Thursday, December 24, 2015

What does the bent body of the man with the hoe signify?

The man has been bent and bowed by the figurative weight of responsibility on his shoulders. A life of work is all he knows, and he bears the "burden of the world." His life, nothing but toil, has "made him dead to rapture and despair" so that he has become a "thing that grieves not and that never hopes." Toil is his entire life, to the point that he does not even feel—what would be the point of feeling? It does not lessen one's burden or lighten one's work. He is almost an animal, "a brother to the ox," because he has been stripped of his humanity. We are meant to do so much more than work. The "light within this brain" has been blown out, and he seems, no longer, to resemble the "Thing the Lord God made and gave / To have dominion over sea and land." He is no master now. He feels no "passion," and he asks no questions of the "heavens." Out of all the things a person is capable of doing, he only does one: work. He is a "Slave of the wheel of labor" and no more. He does not think or wonder or dream. His "aching stoop" signifies the tragedy of his lowly condition when he might have been, and should have been, so much more.

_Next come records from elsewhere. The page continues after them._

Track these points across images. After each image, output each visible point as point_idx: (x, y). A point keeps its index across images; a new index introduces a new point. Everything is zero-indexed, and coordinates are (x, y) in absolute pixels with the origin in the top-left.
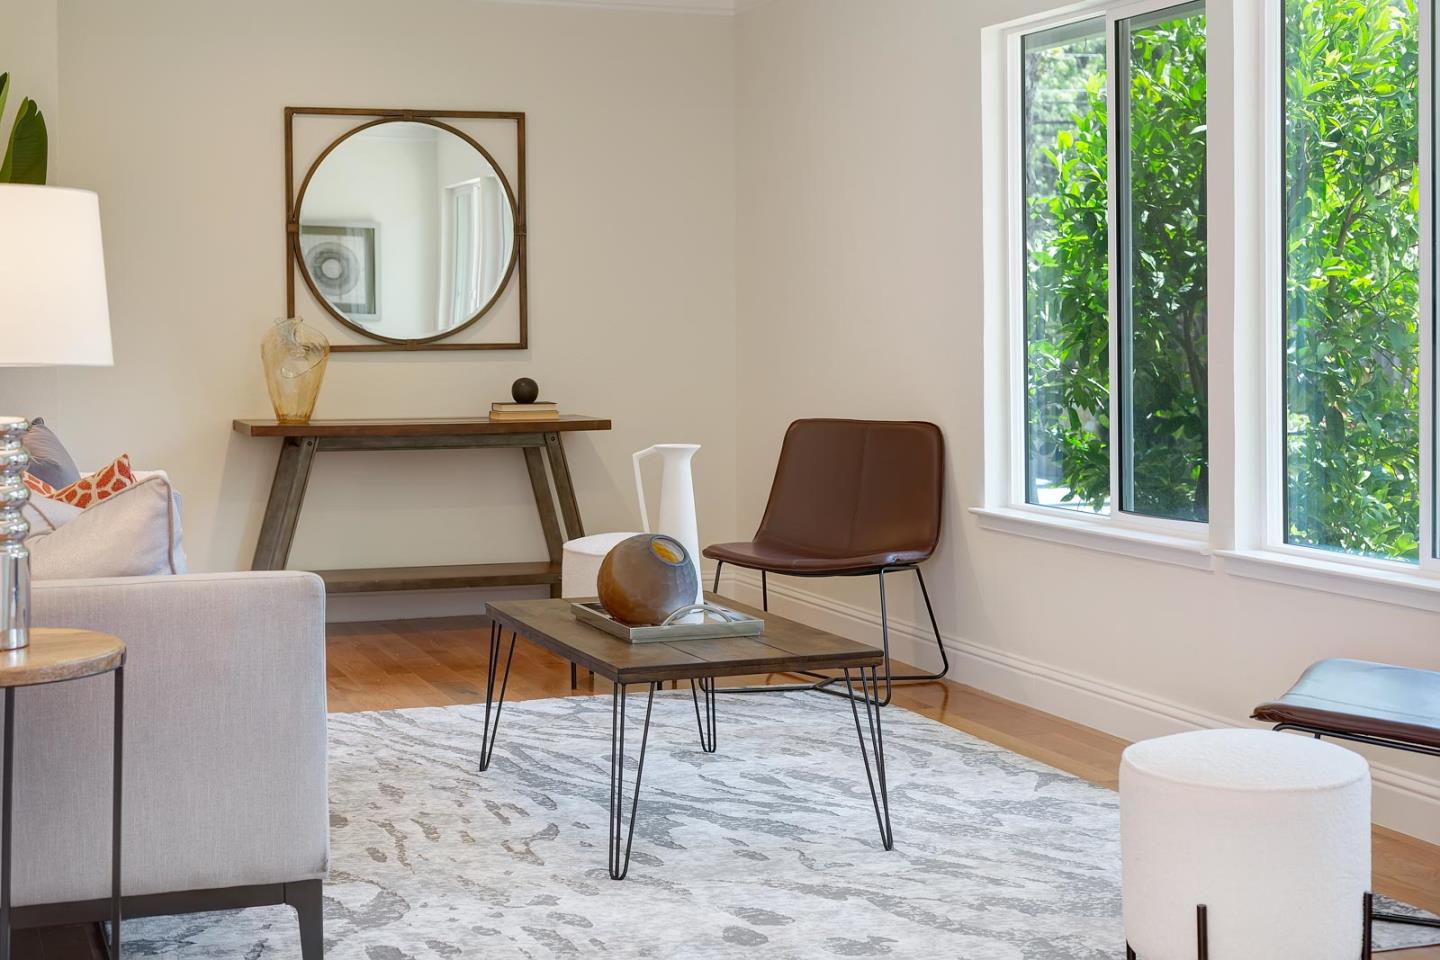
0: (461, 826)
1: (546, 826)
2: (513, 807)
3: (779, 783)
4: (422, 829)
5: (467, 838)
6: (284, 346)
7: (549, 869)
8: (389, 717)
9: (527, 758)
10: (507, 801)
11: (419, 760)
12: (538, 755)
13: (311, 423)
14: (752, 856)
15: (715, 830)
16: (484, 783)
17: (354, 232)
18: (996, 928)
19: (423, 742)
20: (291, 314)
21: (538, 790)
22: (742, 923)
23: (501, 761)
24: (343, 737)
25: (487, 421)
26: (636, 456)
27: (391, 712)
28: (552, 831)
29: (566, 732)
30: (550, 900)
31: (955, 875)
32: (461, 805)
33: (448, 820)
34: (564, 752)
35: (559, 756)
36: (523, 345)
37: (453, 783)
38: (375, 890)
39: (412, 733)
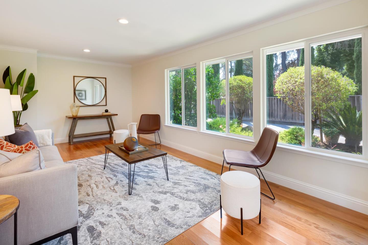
0: (102, 184)
1: (116, 182)
2: (110, 177)
4: (95, 186)
5: (104, 187)
6: (72, 107)
7: (118, 194)
8: (89, 158)
9: (111, 165)
10: (109, 176)
11: (94, 168)
12: (112, 165)
13: (77, 116)
14: (149, 185)
15: (142, 179)
16: (105, 172)
17: (83, 91)
18: (191, 198)
19: (95, 164)
20: (75, 102)
21: (113, 173)
22: (153, 204)
23: (107, 167)
24: (82, 164)
25: (101, 115)
26: (128, 125)
27: (89, 157)
28: (117, 183)
29: (115, 159)
30: (120, 203)
31: (180, 185)
32: (102, 178)
33: (100, 183)
34: (116, 163)
35: (115, 164)
36: (106, 105)
37: (100, 173)
38: (88, 206)
39: (93, 162)
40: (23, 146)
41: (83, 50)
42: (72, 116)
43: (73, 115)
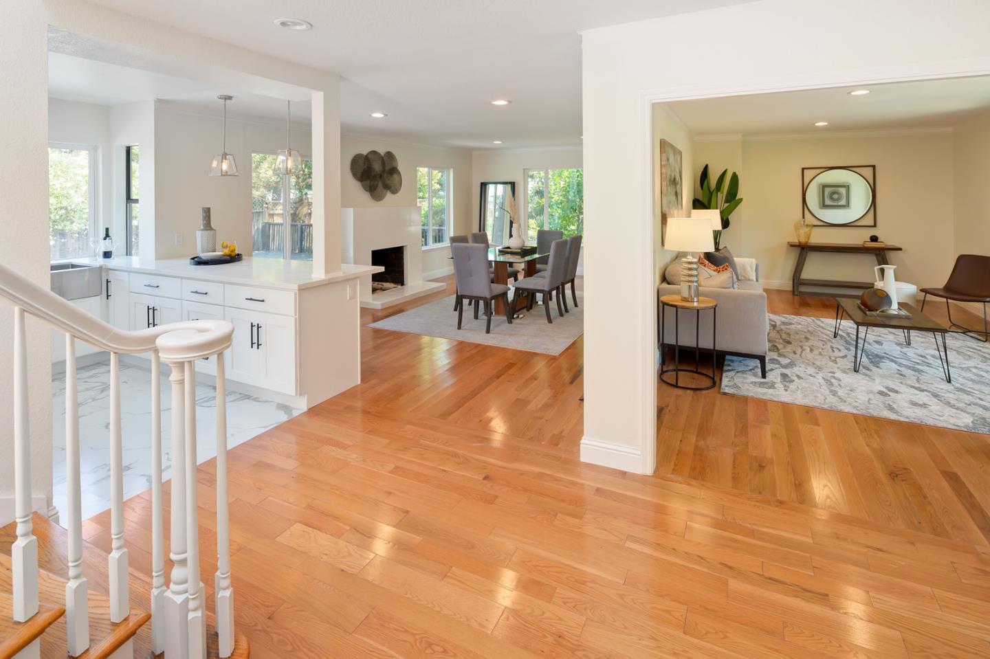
0: (821, 350)
1: (843, 355)
2: (838, 349)
3: (925, 357)
4: (810, 349)
5: (820, 353)
6: (797, 227)
7: (838, 366)
11: (819, 332)
13: (808, 244)
14: (901, 375)
15: (894, 366)
16: (833, 341)
18: (969, 411)
19: (823, 328)
20: (804, 217)
22: (885, 390)
23: (841, 336)
24: (802, 322)
25: (861, 246)
27: (817, 318)
30: (834, 373)
31: (967, 394)
32: (824, 345)
33: (818, 348)
36: (874, 226)
37: (825, 339)
38: (790, 360)
39: (821, 325)
40: (721, 267)
41: (814, 124)
42: (798, 244)
43: (800, 240)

In Markham's "The Man with the Hoe," the man is bent over because of "the weight of the centuries" (line 1) that he bears and because of the weight of the "the burden of the world" (line 4), which presses down upon him. This is a homage and a lament for the working man throughout time, who toiled in the fields or a steel mill, oppressed by the wealthy few, who have through their greed oppressed working people, taken away the light and music in their souls, condemning them to long, grueling days and nights of work, for virtually nothing in return. This poem is based upon a painting of the same name by Jean-Francois Millet. The painting portrays a man who is bent over, working a rocky ground. The plight of the working man has not really changed much throughout history. In spite of modern features such as minimum wage and OSHA regulations, many working people are still bent over metaphorically, if not literally.